> Try it: Reproduce exactly the lines below from the one containing "focal_35mm: 40" through the one containing "f_number: 8", including both, and nothing else.

Collected data entries
┌──

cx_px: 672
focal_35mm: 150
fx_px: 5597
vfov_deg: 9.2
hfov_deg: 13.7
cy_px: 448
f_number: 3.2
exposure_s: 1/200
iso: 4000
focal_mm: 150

└──
┌──

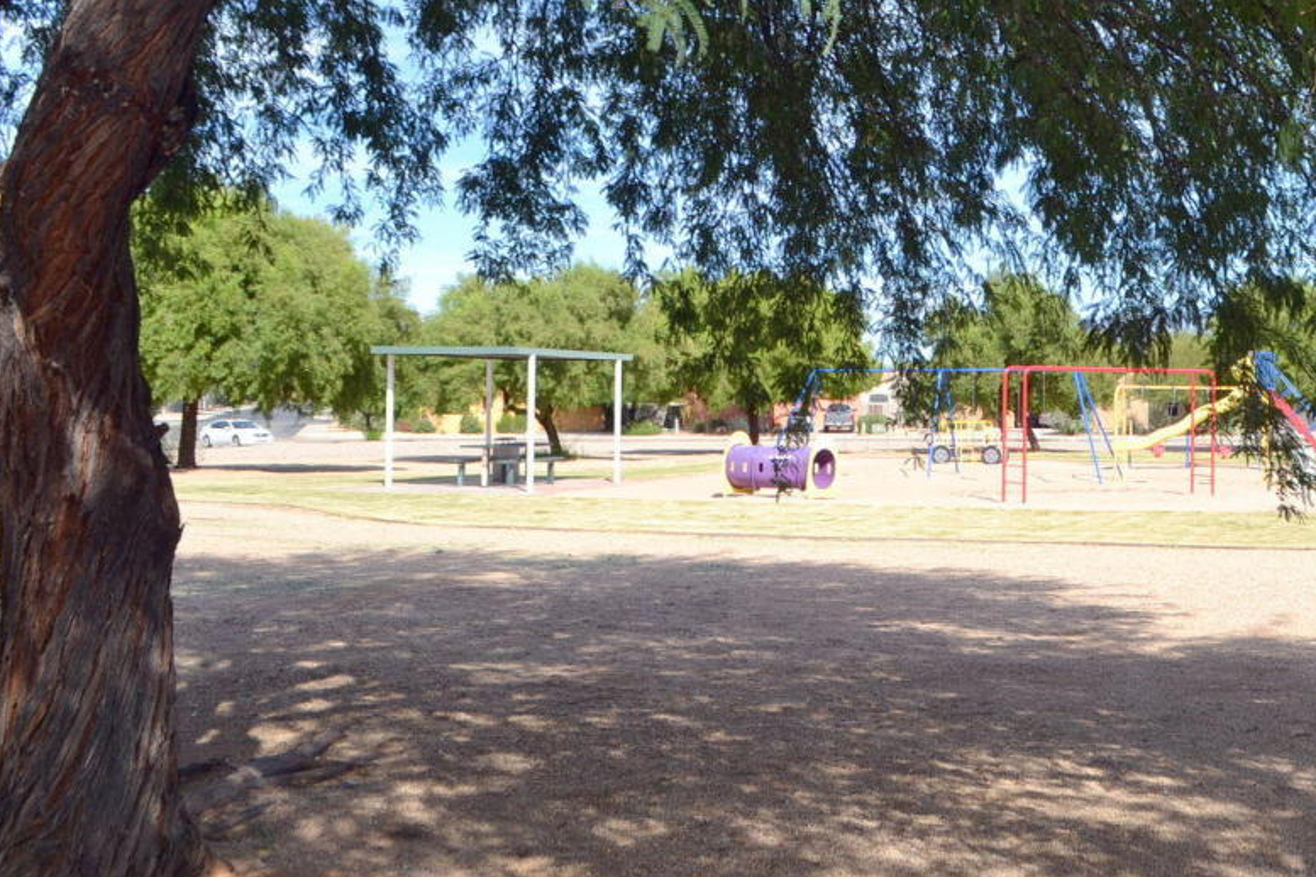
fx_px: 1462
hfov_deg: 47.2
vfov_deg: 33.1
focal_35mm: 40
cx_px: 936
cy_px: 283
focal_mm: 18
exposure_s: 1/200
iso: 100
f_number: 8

└──
┌──

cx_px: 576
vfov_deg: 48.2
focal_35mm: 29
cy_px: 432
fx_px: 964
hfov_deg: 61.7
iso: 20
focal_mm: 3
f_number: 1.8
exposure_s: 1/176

└──

> Reply:
focal_35mm: 40
cx_px: 936
cy_px: 283
focal_mm: 18
exposure_s: 1/200
iso: 100
f_number: 8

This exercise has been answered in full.